* Extrait source *
On arrive ensuite à l'une des pochettes les plus intrigantes de l'histoire. Celle de Back To The Shit de Millie Jackson (1990). Intrigante parce que, contrairement à la plupart de celles dont nous parlerons, elle touche non pas un genre musical ou un "artiste" casé dans une niche marginale du marché (on dirait que j'ai fait une école de commerce) mais une chanteuse de soul funk commercial (parfois assez proche de Tina Turner) dont la carrière marchait plutôt bien et qui, de surcroît s'était mise dès la fin des seventies à faire de la surenchère dans l'évocation sexuelle avec une délicatesse assez relative (entendre ces speeches intersongs sur scène, on dirait Bigard), que ce soit sur les poses ou les textes des chansons.
Née en 1944, Millie Jackson a donc 46 ans quand paraît cet album qui suit deux tentatives du label Jive d'en faire une artiste plus acceptable. Comme cela ne marche pas vraiment, ils mettent la barre à l'autre extrême avec ce titre qui semble dire "Retour au vrai truc" mais qui dit tout de même "Retour à la merde". Pour la pochette,
deux hypothèses sont possibles. Une que je dirais optimiste et une regrettable. L'optimiste c'est que Millie Jackson elle-même ait décidé que pour illustrer le titre, elle s'assiérait slip aux chevilles sur les chiottes et ferait mine de déféquer. C'est son choix, pourquoi pas, ce n'est pas un adulateur de Lyzane Potvin qui irait lui reprocher au contraire. La regrettable, c'est que ce soit une idée de concepteur payé à prix d'or et qui ait trouvé "gééééniâl" cette saillie de son cortex empoudré.

* Consigne *
Veuillez poursuivre le texte sur la pochette de Back To The Shit en reprenant juste après sa dernière phrase. Les items n'ont aucun lien avec le texte sur la pochette de Back To The Shit.

* Matériel fourni *
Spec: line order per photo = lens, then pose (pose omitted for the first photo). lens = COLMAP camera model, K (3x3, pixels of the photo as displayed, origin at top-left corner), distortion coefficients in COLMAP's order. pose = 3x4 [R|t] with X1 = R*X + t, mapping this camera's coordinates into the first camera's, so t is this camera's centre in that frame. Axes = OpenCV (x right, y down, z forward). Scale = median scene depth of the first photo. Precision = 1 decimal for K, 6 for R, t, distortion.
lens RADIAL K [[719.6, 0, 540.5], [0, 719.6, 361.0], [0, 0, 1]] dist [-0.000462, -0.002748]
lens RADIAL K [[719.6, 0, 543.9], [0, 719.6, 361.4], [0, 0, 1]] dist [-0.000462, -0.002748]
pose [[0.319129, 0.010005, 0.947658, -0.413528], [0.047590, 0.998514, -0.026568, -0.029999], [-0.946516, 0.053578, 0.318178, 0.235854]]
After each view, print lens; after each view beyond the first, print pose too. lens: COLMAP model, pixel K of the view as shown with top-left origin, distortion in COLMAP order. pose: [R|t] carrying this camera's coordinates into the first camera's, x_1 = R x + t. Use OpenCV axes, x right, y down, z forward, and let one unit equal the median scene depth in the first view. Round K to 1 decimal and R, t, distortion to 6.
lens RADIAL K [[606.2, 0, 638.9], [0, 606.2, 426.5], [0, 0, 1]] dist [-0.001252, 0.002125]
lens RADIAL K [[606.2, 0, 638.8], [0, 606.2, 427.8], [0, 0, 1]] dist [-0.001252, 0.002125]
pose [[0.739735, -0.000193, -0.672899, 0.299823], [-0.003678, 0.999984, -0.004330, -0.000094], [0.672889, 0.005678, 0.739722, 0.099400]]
* * *
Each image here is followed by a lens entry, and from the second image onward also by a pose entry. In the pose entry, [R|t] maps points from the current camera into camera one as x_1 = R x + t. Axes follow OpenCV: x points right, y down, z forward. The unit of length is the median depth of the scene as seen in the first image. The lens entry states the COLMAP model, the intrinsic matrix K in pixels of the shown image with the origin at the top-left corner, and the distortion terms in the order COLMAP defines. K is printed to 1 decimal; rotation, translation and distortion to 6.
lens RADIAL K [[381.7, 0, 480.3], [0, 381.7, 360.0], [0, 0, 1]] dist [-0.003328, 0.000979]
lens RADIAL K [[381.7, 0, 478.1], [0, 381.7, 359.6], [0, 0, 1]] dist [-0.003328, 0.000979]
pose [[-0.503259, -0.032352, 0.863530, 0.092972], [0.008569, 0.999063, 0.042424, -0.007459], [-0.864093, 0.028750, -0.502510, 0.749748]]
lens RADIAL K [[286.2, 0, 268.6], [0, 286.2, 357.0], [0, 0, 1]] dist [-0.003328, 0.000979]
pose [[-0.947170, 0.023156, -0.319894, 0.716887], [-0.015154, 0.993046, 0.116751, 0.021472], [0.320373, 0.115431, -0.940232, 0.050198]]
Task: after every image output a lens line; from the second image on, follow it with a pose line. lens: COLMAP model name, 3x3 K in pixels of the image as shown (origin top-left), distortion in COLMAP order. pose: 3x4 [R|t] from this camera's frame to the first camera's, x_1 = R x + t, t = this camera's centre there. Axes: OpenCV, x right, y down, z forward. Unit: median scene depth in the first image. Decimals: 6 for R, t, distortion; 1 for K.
---
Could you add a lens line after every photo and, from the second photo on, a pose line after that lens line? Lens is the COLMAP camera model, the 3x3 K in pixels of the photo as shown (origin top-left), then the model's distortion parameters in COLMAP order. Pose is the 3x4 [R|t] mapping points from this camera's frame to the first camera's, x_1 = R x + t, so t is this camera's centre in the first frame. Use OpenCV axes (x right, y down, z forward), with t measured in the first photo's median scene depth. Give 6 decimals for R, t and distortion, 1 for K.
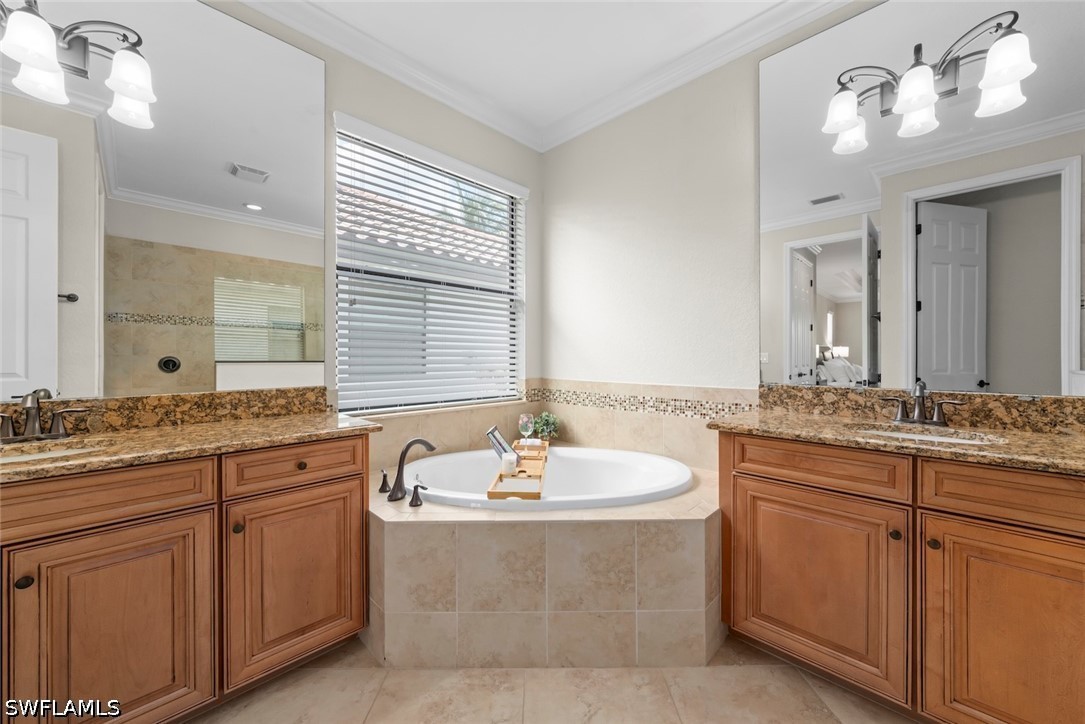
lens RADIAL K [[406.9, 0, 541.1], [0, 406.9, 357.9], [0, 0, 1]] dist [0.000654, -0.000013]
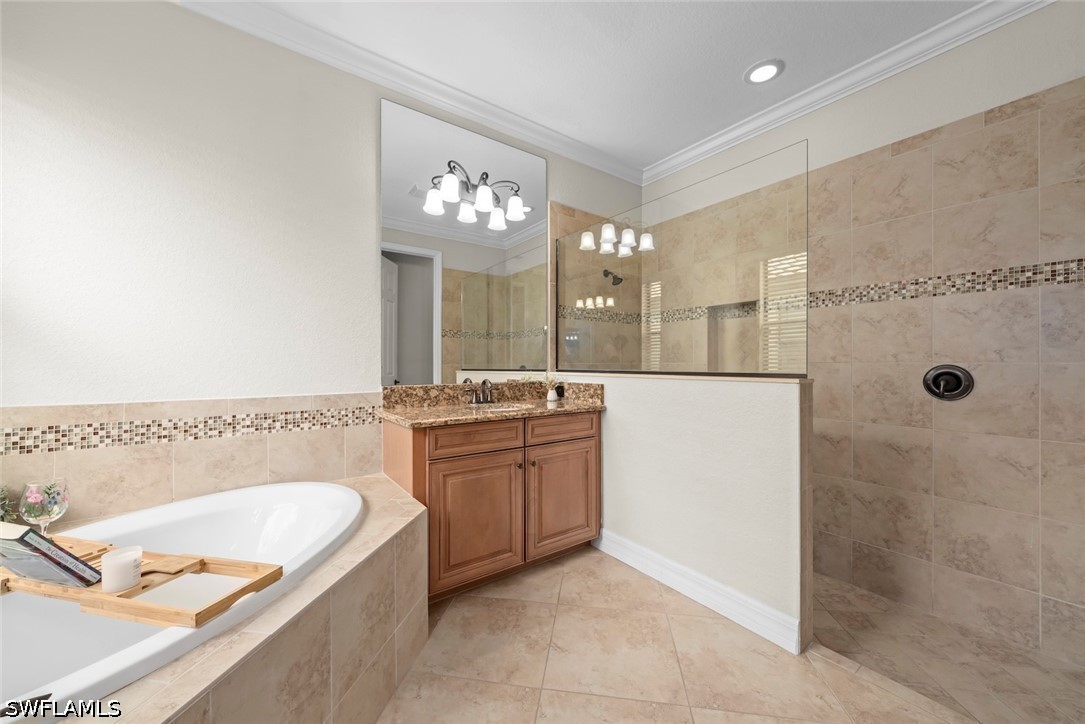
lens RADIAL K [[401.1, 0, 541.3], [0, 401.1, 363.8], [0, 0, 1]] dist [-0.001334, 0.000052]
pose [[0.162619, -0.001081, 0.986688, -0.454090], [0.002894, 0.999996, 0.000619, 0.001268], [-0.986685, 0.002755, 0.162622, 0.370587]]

* Réponse rédigée *
On imagine alors la scène : Millie Jackson arrive, les lumières sont prêtes, l'équipe est là, la maquilleuse a fait son ouvrage sur le visage de la star, et le photographe dit alors à la chanteuse "Bon Millie, tu vas t'asseoir sur le trône, du baisses ton slip jusqu'aux chevilles, et tu fais semblant de pousser pour chier un coup ! Prends ta godasse droite dans la main, comme si ça t'aidait à faire ! Allez un peu plus de conviction merde, il faut qu'on sente l'effort là !". On a beau se dire que ça n'a pas pu se passer comme cela, on n'en est pas tout à fait sûr et je n'ai pas été parcourir les interviews de la toujours pimpante et sémillante godmother of soul (enfin grandmother maintenant) pour voir si elle donnait des précisions sur la séance (ni sur la simulation ou non de la scène, tout est possible dans la grande famille du show-biz). J'aimerais aussi connaître le contenu sémantique du vase fleuri près de la cuvette mais je n'ose imaginer la réponse.
Bon, ceci dit, ça n'a pas eu l'effet escompté, le disque méritant bien le qualificatif qui va avec le titre et sa pochette. Elle n'a depuis pas cessé de faire sa black Mae West, triomphant à 62 ans avec sa pièce "Younger Man, Older Woman" (on voit le thème) et sortant un album intitulé Not For Church Folk (sûrement un album de chevet de la famille Bush) et un single (excellent d'ailleurs) au titre toujours aussi délicat de "Butt-A-Cize". On reste dans la même zone anatomique mais quand même moins stercoraire comme dirait Jean Clair.
Message à Jean-Edouard, Paris 8ème : "oui, je sais, c'est difficile à admettre, mais les femmes font aussi caca. Oui, même les jeunes filles de bonne famille, oui, même Eglantine rencontrée au rallye de samedi soir, ça lui arrive. Une fois par jour si ça se trouve. Mais quand on aime, on aime tout chez l'autre tu sais. Arrêtes de pleurer Jean Edouard, tu nous fais de la peine.